#### WHAT YOU NEED TO DO
Copy the rows below, swapping each "wityCMS" for "Wity CMS" and leaving everything else unchanged.

#### INPUT ####

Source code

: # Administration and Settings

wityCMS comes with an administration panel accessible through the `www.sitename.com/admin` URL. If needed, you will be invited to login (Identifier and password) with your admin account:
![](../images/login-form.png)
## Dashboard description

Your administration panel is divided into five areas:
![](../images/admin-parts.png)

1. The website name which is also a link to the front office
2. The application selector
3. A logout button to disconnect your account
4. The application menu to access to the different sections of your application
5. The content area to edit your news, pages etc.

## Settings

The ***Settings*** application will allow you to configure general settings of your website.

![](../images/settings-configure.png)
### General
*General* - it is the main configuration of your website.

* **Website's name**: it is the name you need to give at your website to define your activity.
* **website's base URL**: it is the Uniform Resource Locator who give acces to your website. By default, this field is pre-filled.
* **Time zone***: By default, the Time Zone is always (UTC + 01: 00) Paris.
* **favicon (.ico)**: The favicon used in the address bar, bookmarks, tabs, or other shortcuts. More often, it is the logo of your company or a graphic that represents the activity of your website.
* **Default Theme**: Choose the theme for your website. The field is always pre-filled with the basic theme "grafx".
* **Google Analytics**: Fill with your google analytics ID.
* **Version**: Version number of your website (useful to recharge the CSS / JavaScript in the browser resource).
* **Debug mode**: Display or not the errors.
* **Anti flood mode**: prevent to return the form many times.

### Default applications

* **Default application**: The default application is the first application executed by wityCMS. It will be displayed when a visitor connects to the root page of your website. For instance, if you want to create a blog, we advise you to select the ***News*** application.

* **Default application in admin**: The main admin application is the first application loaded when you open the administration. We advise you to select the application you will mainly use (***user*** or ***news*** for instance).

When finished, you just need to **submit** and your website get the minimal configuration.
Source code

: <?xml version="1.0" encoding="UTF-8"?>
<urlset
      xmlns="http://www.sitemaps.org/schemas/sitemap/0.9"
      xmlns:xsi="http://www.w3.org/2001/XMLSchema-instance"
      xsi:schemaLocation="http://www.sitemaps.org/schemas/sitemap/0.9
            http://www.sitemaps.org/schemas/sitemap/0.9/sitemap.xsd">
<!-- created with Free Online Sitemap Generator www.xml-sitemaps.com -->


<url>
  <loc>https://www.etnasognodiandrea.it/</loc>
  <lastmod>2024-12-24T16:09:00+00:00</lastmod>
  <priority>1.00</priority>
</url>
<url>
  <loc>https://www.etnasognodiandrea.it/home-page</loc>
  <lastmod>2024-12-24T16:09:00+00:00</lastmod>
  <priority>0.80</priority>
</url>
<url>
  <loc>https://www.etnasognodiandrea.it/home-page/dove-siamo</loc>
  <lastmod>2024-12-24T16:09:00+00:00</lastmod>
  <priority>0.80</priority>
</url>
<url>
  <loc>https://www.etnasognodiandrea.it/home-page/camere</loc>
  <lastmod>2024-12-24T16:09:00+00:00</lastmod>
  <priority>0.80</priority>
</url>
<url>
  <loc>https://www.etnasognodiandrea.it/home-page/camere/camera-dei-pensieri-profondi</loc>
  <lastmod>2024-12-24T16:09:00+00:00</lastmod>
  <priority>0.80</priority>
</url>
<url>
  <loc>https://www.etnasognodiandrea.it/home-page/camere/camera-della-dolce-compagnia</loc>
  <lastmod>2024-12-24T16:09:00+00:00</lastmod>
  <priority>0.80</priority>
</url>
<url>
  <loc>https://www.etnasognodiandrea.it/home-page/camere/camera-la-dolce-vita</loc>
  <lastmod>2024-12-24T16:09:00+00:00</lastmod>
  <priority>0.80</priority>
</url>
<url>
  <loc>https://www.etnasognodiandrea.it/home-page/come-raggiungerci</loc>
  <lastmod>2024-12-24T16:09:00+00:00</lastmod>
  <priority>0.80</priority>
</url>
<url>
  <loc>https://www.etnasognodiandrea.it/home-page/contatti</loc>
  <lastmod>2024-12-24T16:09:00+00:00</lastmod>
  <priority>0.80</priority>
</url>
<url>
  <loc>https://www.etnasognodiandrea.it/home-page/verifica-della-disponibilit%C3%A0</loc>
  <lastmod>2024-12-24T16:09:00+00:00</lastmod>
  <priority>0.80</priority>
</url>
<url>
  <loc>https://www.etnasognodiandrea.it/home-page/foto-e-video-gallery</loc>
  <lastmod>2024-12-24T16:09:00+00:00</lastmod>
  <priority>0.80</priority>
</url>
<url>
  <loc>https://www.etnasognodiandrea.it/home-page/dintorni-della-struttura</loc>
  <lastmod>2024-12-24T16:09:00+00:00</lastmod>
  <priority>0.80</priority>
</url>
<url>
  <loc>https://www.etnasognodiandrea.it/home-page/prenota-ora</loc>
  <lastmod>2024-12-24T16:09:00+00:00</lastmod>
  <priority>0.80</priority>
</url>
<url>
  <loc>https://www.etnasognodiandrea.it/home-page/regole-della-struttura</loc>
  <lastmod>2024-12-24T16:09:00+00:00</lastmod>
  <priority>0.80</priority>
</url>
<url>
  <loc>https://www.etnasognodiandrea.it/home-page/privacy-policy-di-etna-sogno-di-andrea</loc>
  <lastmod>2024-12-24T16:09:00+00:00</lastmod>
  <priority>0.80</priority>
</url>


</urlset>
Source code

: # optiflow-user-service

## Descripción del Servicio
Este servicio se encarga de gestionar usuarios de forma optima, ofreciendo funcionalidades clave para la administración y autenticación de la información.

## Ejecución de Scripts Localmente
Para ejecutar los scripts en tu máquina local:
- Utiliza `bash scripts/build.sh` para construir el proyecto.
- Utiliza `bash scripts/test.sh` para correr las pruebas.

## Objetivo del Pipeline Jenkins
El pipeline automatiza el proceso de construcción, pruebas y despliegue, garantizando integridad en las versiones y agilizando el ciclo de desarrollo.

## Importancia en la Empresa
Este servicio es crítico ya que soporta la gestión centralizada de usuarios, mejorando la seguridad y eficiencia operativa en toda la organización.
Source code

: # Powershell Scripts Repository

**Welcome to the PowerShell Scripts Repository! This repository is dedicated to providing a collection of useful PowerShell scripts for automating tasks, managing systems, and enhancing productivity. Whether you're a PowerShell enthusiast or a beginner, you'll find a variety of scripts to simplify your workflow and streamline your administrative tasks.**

####

#### RESPONSE BELOW
Source code

: # Administration and Settings

Wity CMS comes with an administration panel accessible through the `www.sitename.com/admin` URL. If needed, you will be invited to login (Identifier and password) with your admin account:
![](../images/login-form.png)
## Dashboard description

Your administration panel is divided into five areas:
![](../images/admin-parts.png)

1. The website name which is also a link to the front office
2. The application selector
3. A logout button to disconnect your account
4. The application menu to access to the different sections of your application
5. The content area to edit your news, pages etc.

## Settings

The ***Settings*** application will allow you to configure general settings of your website.

![](../images/settings-configure.png)
### General
*General* - it is the main configuration of your website.

* **Website's name**: it is the name you need to give at your website to define your activity.
* **website's base URL**: it is the Uniform Resource Locator who give acces to your website. By default, this field is pre-filled.
* **Time zone***: By default, the Time Zone is always (UTC + 01: 00) Paris.
* **favicon (.ico)**: The favicon used in the address bar, bookmarks, tabs, or other shortcuts. More often, it is the logo of your company or a graphic that represents the activity of your website.
* **Default Theme**: Choose the theme for your website. The field is always pre-filled with the basic theme "grafx".
* **Google Analytics**: Fill with your google analytics ID.
* **Version**: Version number of your website (useful to recharge the CSS / JavaScript in the browser resource).
* **Debug mode**: Display or not the errors.
* **Anti flood mode**: prevent to return the form many times.

### Default applications

* **Default application**: The default application is the first application executed by Wity CMS. It will be displayed when a visitor connects to the root page of your website. For instance, if you want to create a blog, we advise you to select the ***News*** application.

* **Default application in admin**: The main admin application is the first application loaded when you open the administration. We advise you to select the application you will mainly use (***user*** or ***news*** for instance).

When finished, you just need to **submit** and your website get the minimal configuration.
Source code

: <?xml version="1.0" encoding="UTF-8"?>
<urlset
      xmlns="http://www.sitemaps.org/schemas/sitemap/0.9"
      xmlns:xsi="http://www.w3.org/2001/XMLSchema-instance"
      xsi:schemaLocation="http://www.sitemaps.org/schemas/sitemap/0.9
            http://www.sitemaps.org/schemas/sitemap/0.9/sitemap.xsd">
<!-- created with Free Online Sitemap Generator www.xml-sitemaps.com -->


<url>
  <loc>https://www.etnasognodiandrea.it/</loc>
  <lastmod>2024-12-24T16:09:00+00:00</lastmod>
  <priority>1.00</priority>
</url>
<url>
  <loc>https://www.etnasognodiandrea.it/home-page</loc>
  <lastmod>2024-12-24T16:09:00+00:00</lastmod>
  <priority>0.80</priority>
</url>
<url>
  <loc>https://www.etnasognodiandrea.it/home-page/dove-siamo</loc>
  <lastmod>2024-12-24T16:09:00+00:00</lastmod>
  <priority>0.80</priority>
</url>
<url>
  <loc>https://www.etnasognodiandrea.it/home-page/camere</loc>
  <lastmod>2024-12-24T16:09:00+00:00</lastmod>
  <priority>0.80</priority>
</url>
<url>
  <loc>https://www.etnasognodiandrea.it/home-page/camere/camera-dei-pensieri-profondi</loc>
  <lastmod>2024-12-24T16:09:00+00:00</lastmod>
  <priority>0.80</priority>
</url>
<url>
  <loc>https://www.etnasognodiandrea.it/home-page/camere/camera-della-dolce-compagnia</loc>
  <lastmod>2024-12-24T16:09:00+00:00</lastmod>
  <priority>0.80</priority>
</url>
<url>
  <loc>https://www.etnasognodiandrea.it/home-page/camere/camera-la-dolce-vita</loc>
  <lastmod>2024-12-24T16:09:00+00:00</lastmod>
  <priority>0.80</priority>
</url>
<url>
  <loc>https://www.etnasognodiandrea.it/home-page/come-raggiungerci</loc>
  <lastmod>2024-12-24T16:09:00+00:00</lastmod>
  <priority>0.80</priority>
</url>
<url>
  <loc>https://www.etnasognodiandrea.it/home-page/contatti</loc>
  <lastmod>2024-12-24T16:09:00+00:00</lastmod>
  <priority>0.80</priority>
</url>
<url>
  <loc>https://www.etnasognodiandrea.it/home-page/verifica-della-disponibilit%C3%A0</loc>
  <lastmod>2024-12-24T16:09:00+00:00</lastmod>
  <priority>0.80</priority>
</url>
<url>
  <loc>https://www.etnasognodiandrea.it/home-page/foto-e-video-gallery</loc>
  <lastmod>2024-12-24T16:09:00+00:00</lastmod>
  <priority>0.80</priority>
</url>
<url>
  <loc>https://www.etnasognodiandrea.it/home-page/dintorni-della-struttura</loc>
  <lastmod>2024-12-24T16:09:00+00:00</lastmod>
  <priority>0.80</priority>
</url>
<url>
  <loc>https://www.etnasognodiandrea.it/home-page/prenota-ora</loc>
  <lastmod>2024-12-24T16:09:00+00:00</lastmod>
  <priority>0.80</priority>
</url>
<url>
  <loc>https://www.etnasognodiandrea.it/home-page/regole-della-struttura</loc>
  <lastmod>2024-12-24T16:09:00+00:00</lastmod>
  <priority>0.80</priority>
</url>
<url>
  <loc>https://www.etnasognodiandrea.it/home-page/privacy-policy-di-etna-sogno-di-andrea</loc>
  <lastmod>2024-12-24T16:09:00+00:00</lastmod>
  <priority>0.80</priority>
</url>


</urlset>
Source code

: # optiflow-user-service

## Descripción del Servicio
Este servicio se encarga de gestionar usuarios de forma optima, ofreciendo funcionalidades clave para la administración y autenticación de la información.

## Ejecución de Scripts Localmente
Para ejecutar los scripts en tu máquina local:
- Utiliza `bash scripts/build.sh` para construir el proyecto.
- Utiliza `bash scripts/test.sh` para correr las pruebas.

## Objetivo del Pipeline Jenkins
El pipeline automatiza el proceso de construcción, pruebas y despliegue, garantizando integridad en las versiones y agilizando el ciclo de desarrollo.

## Importancia en la Empresa
Este servicio es crítico ya que soporta la gestión centralizada de usuarios, mejorando la seguridad y eficiencia operativa en toda la organización.
Source code

: # Powershell Scripts Repository

**Welcome to the PowerShell Scripts Repository! This repository is dedicated to providing a collection of useful PowerShell scripts for automating tasks, managing systems, and enhancing productivity. Whether you're a PowerShell enthusiast or a beginner, you'll find a variety of scripts to simplify your workflow and streamline your administrative tasks.**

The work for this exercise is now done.